BEGIN

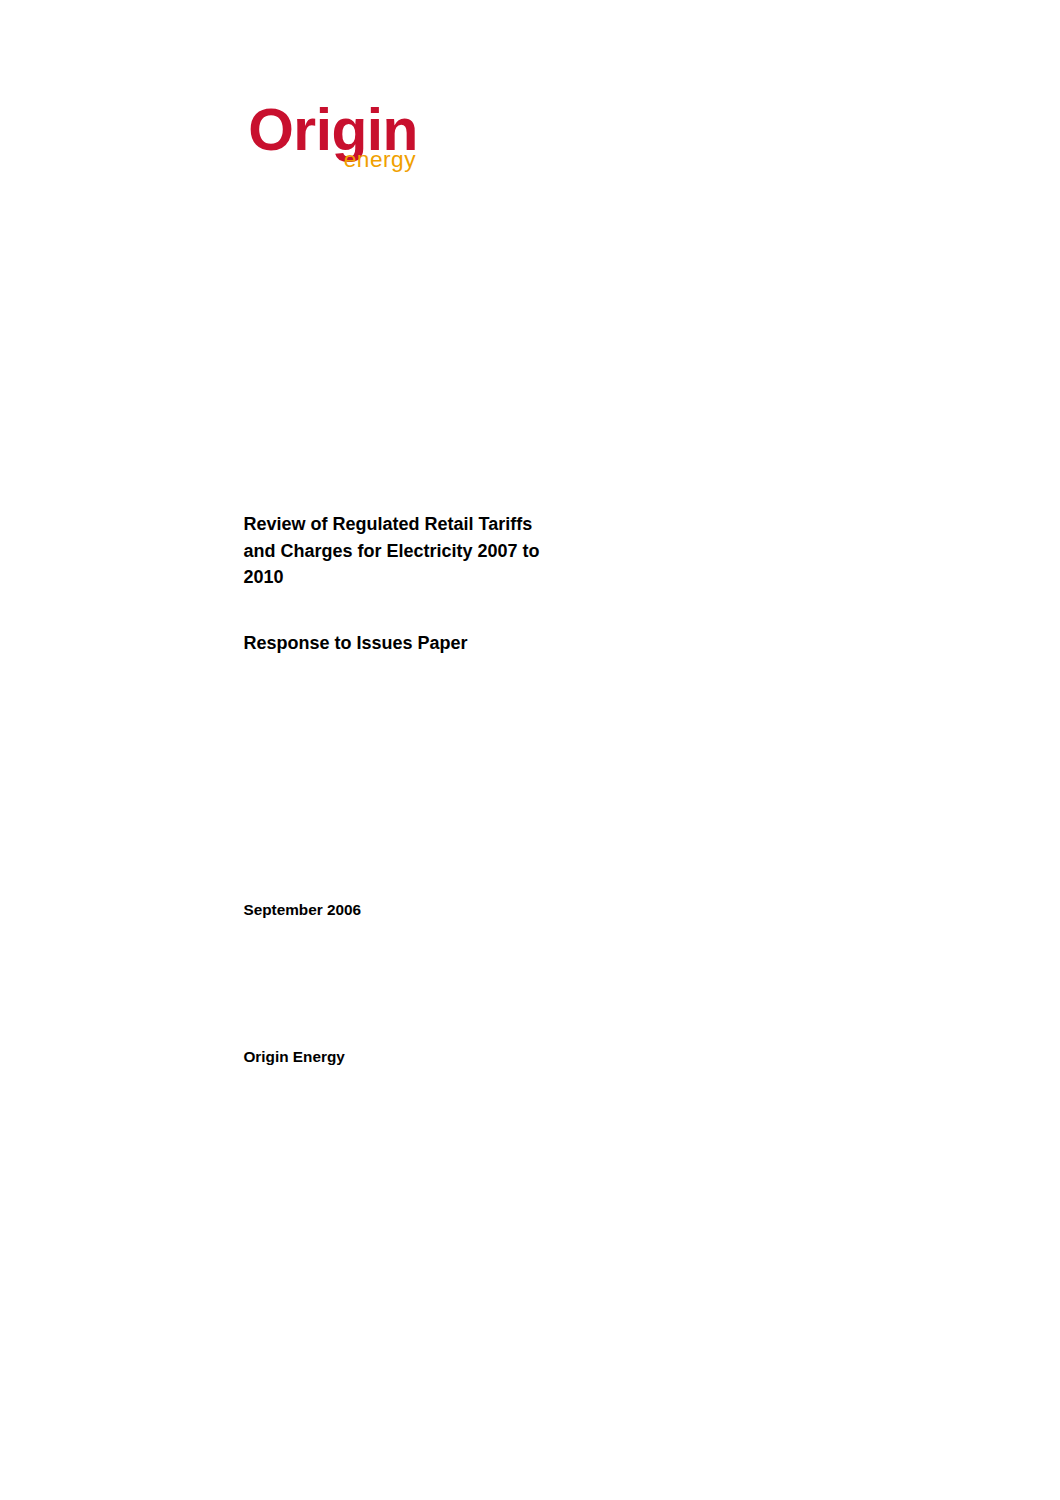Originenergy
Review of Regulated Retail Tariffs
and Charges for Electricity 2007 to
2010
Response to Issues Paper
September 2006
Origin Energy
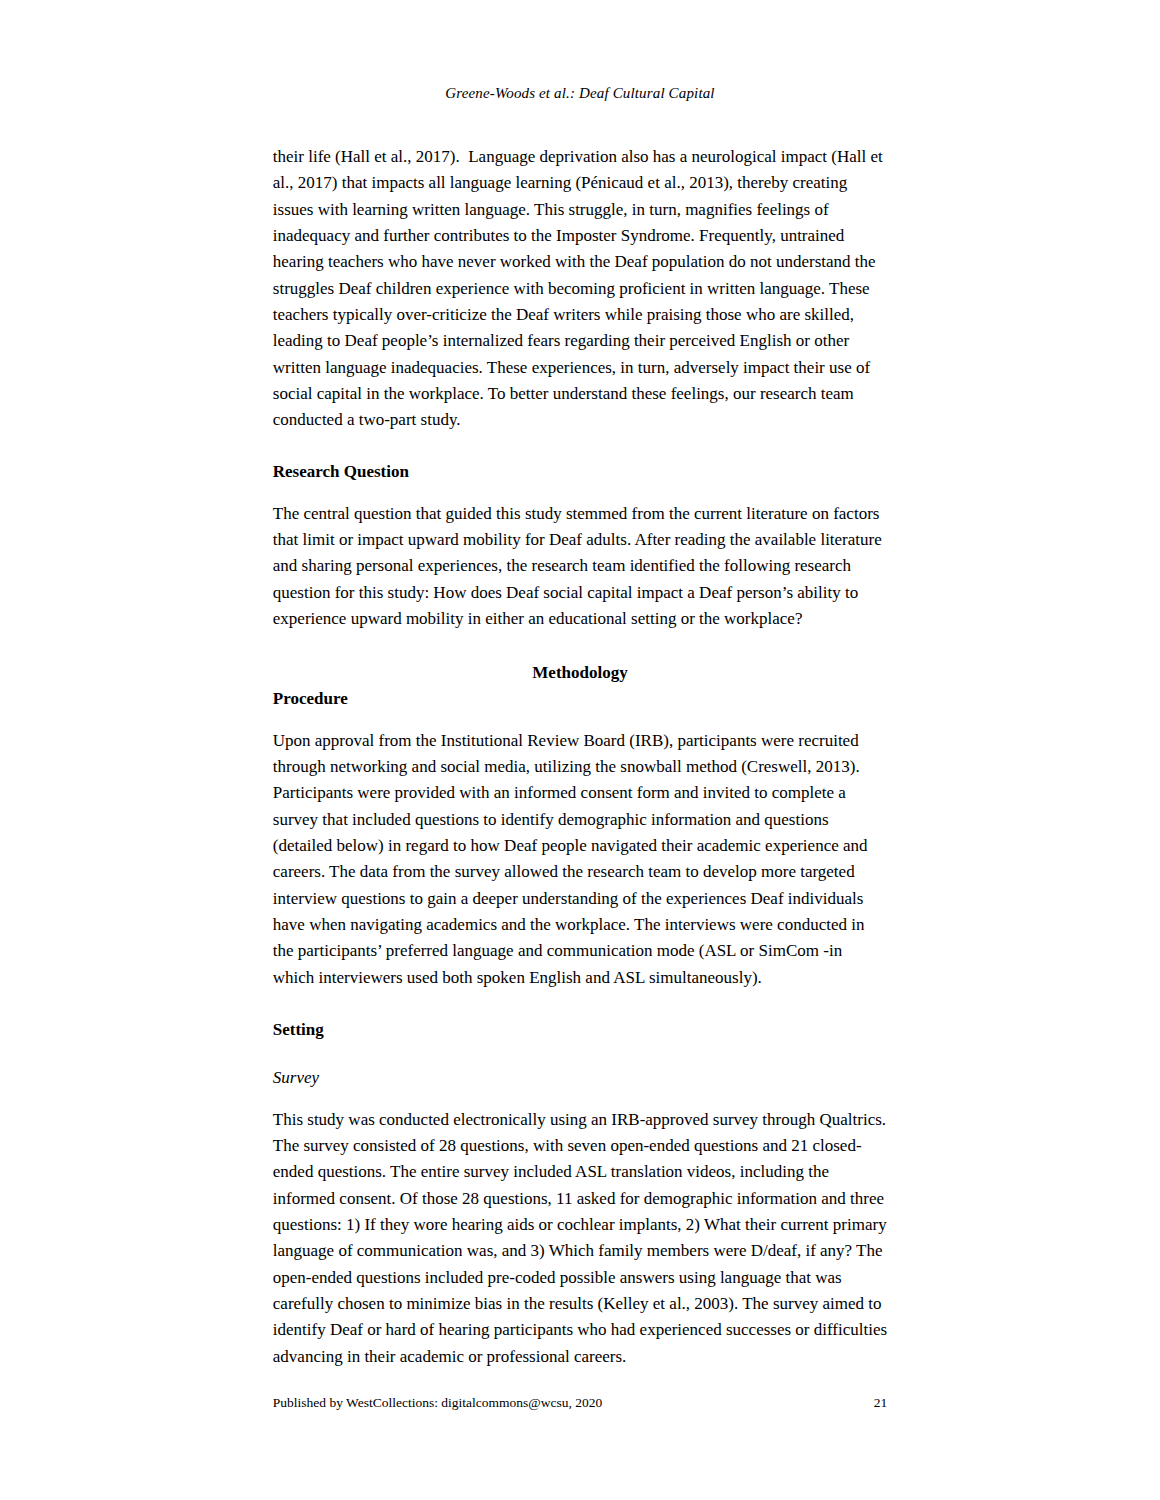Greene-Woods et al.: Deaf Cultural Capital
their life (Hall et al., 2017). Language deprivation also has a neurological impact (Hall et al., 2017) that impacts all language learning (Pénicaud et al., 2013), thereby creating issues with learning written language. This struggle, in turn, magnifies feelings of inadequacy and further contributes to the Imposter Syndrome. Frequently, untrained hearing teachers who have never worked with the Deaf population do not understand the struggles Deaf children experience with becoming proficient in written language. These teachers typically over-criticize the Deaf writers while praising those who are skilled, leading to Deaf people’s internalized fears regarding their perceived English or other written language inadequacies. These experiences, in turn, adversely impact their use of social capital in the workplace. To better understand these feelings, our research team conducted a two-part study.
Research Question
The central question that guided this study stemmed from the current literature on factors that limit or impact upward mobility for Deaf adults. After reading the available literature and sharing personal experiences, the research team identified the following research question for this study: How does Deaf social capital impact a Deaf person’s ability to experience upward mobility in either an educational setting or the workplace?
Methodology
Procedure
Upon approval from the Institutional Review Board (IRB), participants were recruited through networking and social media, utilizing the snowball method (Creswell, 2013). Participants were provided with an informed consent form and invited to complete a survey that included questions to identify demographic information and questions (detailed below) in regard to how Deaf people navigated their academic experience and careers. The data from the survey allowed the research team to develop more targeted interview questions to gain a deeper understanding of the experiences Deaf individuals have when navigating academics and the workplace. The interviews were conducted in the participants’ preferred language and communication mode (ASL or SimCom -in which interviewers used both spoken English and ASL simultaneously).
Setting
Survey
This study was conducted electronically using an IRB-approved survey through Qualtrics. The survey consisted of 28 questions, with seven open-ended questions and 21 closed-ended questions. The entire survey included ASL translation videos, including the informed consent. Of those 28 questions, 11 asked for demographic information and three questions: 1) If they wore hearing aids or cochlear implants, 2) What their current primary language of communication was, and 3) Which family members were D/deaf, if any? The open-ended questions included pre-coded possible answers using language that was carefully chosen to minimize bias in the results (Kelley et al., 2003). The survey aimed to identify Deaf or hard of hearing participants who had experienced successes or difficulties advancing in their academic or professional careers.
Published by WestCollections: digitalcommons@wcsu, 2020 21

END
BEGIN

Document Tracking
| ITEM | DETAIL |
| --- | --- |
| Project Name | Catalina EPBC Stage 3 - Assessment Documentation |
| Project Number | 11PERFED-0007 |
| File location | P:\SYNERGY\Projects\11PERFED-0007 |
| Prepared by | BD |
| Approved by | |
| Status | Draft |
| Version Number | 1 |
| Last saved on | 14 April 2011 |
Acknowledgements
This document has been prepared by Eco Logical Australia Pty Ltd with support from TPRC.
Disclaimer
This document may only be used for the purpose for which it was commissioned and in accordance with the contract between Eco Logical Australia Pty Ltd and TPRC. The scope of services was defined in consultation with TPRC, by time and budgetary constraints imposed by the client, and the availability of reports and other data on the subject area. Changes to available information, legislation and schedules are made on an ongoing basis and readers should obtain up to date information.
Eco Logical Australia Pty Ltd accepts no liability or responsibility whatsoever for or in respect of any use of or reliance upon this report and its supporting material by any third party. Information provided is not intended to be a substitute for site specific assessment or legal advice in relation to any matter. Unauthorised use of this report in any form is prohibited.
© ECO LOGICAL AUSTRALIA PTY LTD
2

END
BEGIN

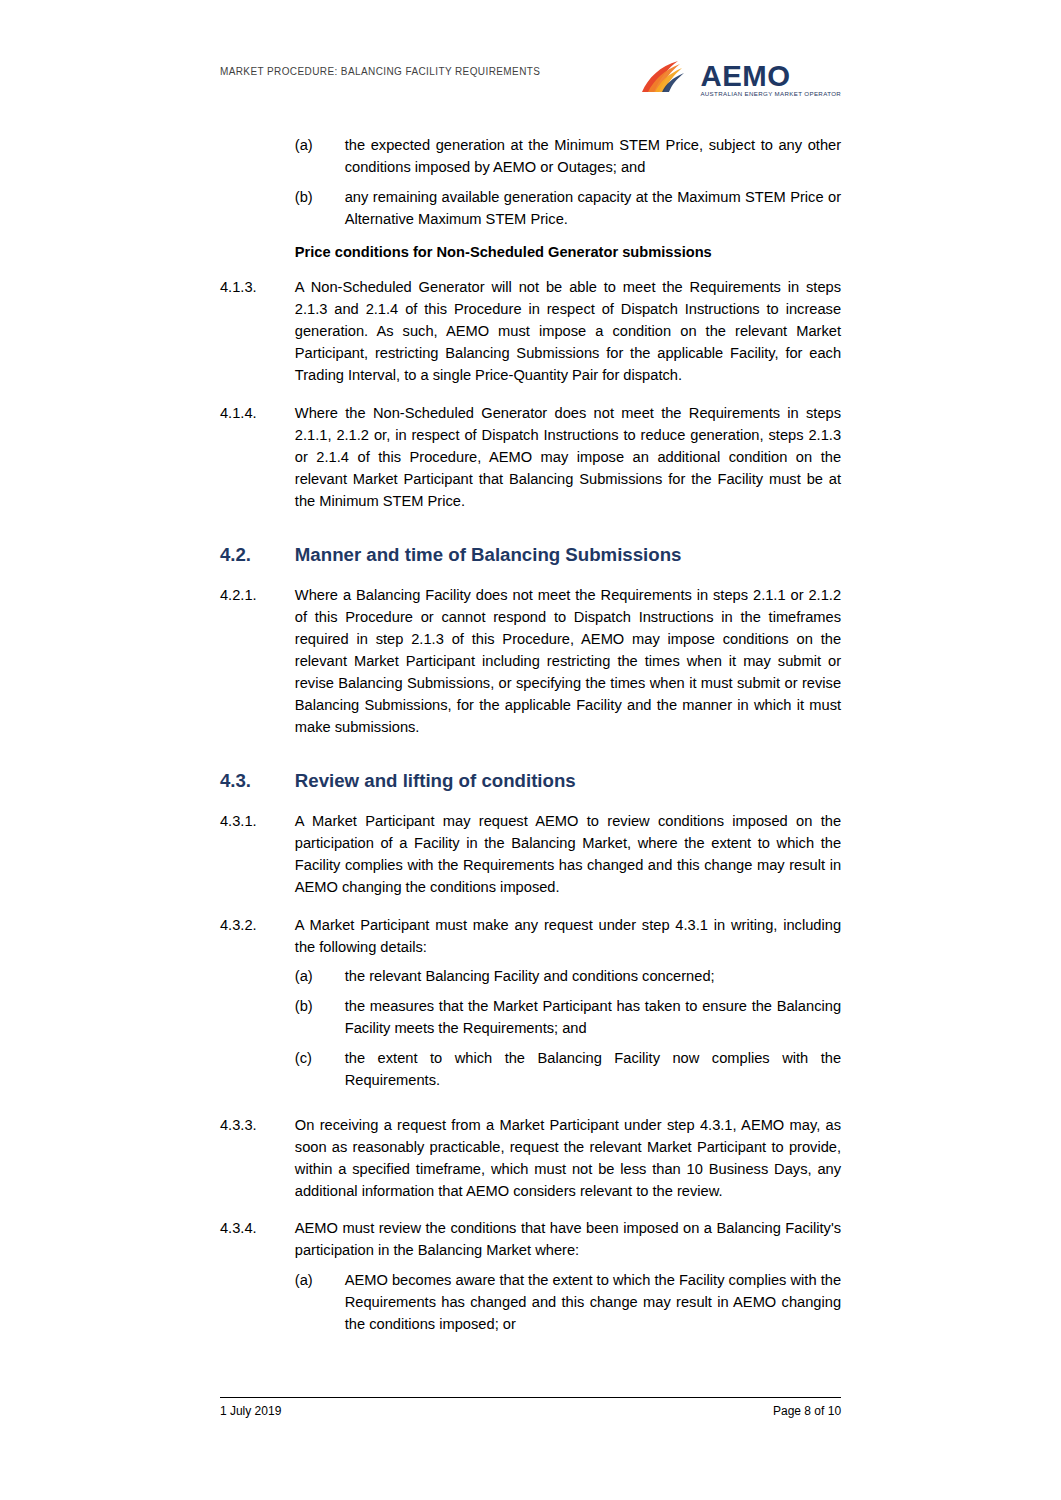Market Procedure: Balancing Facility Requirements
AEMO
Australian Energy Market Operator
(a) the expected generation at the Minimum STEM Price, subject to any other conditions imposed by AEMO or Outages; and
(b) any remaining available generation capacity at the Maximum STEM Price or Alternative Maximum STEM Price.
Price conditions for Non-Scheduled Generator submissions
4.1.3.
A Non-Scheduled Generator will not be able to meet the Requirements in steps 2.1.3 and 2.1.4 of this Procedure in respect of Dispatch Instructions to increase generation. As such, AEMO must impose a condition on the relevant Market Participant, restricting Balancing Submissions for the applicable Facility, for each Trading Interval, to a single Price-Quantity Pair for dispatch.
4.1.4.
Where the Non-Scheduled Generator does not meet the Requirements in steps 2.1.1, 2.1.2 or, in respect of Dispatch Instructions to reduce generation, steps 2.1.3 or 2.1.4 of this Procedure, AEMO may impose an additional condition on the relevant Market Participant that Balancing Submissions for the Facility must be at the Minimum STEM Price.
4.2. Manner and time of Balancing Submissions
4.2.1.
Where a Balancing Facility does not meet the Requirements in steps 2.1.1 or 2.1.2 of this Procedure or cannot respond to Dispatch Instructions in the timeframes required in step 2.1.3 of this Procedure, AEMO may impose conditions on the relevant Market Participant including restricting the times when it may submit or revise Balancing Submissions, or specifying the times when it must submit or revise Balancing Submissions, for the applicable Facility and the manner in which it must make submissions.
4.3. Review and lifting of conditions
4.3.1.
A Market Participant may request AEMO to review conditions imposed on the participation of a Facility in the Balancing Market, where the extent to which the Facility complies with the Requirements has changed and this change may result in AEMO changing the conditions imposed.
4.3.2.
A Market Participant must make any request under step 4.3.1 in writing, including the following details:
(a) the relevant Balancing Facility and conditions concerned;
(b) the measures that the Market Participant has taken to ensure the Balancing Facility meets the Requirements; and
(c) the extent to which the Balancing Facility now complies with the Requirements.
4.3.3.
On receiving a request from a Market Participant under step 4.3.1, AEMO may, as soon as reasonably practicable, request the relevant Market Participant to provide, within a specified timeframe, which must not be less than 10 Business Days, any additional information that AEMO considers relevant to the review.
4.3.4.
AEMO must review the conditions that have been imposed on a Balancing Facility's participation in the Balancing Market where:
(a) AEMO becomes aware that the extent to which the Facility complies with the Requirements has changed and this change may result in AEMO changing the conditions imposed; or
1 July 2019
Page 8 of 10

END

WHAT TO PRODUCE. Show the lines above that have the word "been".

EXERCISE OUTPUT.
This document has been prepared by Eco Logical Australia Pty Ltd with support from TPRC.
AEMO must review the conditions that have been imposed on a Balancing Facility's participation in the Balancing Market where:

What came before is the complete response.